Moderation lists can be used for muting and blocking. Individuals can maintain curated lists of accounts for an entire community, reducing duplicated efforts. Lists themselves are always public, and the behaviors of lists match the privacy of individual-level actions: blocking a list is public, while muting a list is private. Like all technical safety features, lists have both advantages and disadvantages as a moderation primitive. They can be a vector for harassment and abuse (and thus themselves require moderation), become difficult to maintain at larger scale, and have no built-in affordances for collaborative control or accountability. On the other hand, they are relatively familiar and easy to understand, have a low barrier to adoption, and integrate easily with everyday use of the app.

Self-labeling of individual posts lets authors ensure appropriate content warnings are in place for viewers. This feature is currently limited to posts with visual images and adult content, but there is a clear path to expanding the scope to more labels.

mobile app screenshot indicating self-labeling button mobile app screenshot of self-labeling config interface
The self-labeling feature.

Reply controls give authors choice over who can interact in their threads, including the ability to close all replies to a post.

mobile app screenshot indicating reply control config button mobile app screenshot of reply control config interface mobile app screenshot showing reply control notice box
The reply controls feature.

There are several more basic interaction controls in development or on the horizon. The ability to hide individual posts and to appeal labeling decisions on your own posts are both available now as beta-quality features. We are also tracking requests for the ability to mute keywords, and for users to be able to temporarily deactivate their own account. We’ll share more about these planned features in the coming months.

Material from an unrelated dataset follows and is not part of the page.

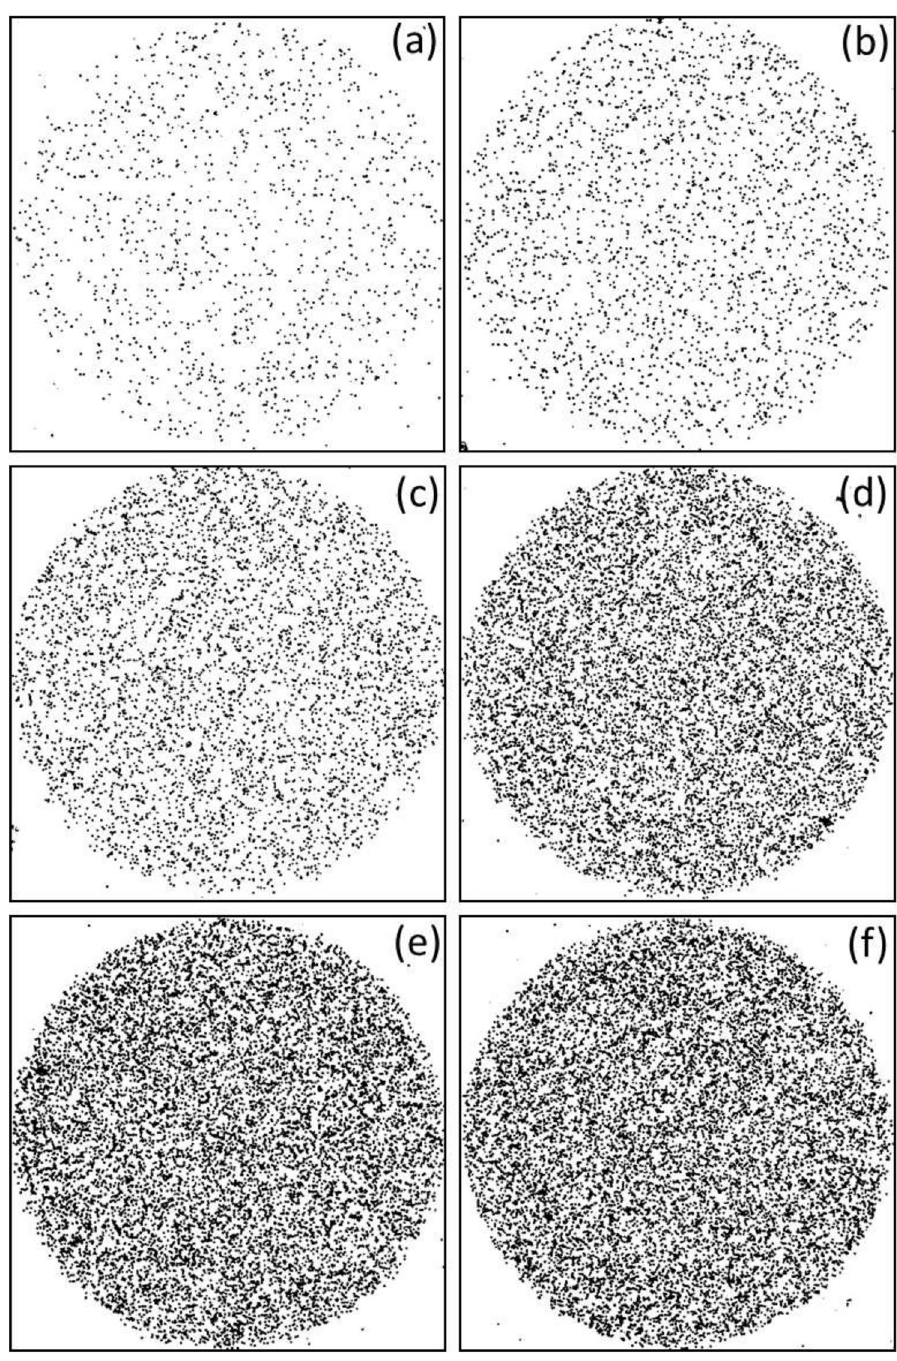
Figure 4. Photomicrographs of alpha particle tracks in PADC detector exposed for alpha particles of 4 MeV for different durations ( a ) 0.5 min, ( b ) 1 min, ( c ) 2 min, ( d ) 3 min, ( e ) 4 min, and ( f ) 5 min, PADC detector is chemically etched in 6.25 N NaOH at 70 ± 1 ◦ C for 4 h. The area of the picture is 1583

Supporting Tools and Infrastructure

Trust and safety efforts rely on tooling — and a lot of our work has been building the supporting tooling and infrastructure for this work from scratch. We’ve made a lot of progress in 2023 behind the scenes to support our moderation teams and policies.

Our moderation review tools have gone through major refactors and workflow improvements over the year, based on feedback from our moderators and policy experts. What started as a minimal admin interface can now handle tiered review queues, templated email workflows, moderation event timelines, and more. From a technical perspective, the APIs driving this system, both reporting and review, are defined the same way as other atproto endpoints, which supports interoperability with other alternative clients and workflow systems. We named the front-end interface of the moderation review system Ozone, and we plan to open-source it soon. We’re also in the process of pulling out the moderation back-end as a standalone service that other organizations can self-host.

screenshot of ozone web interface
Screenshot of the Ozone web interface, from a development environment.

Lastly, we have developed a rule-based automod framework to augment our moderation team when battling spam, and to proactively flag unacceptable content before it gets seen and reported by human users. This has helped identify some patterns of engagement farming and spam, and we will continue to develop and refine abuse detectors as we move towards open federation and growing the network.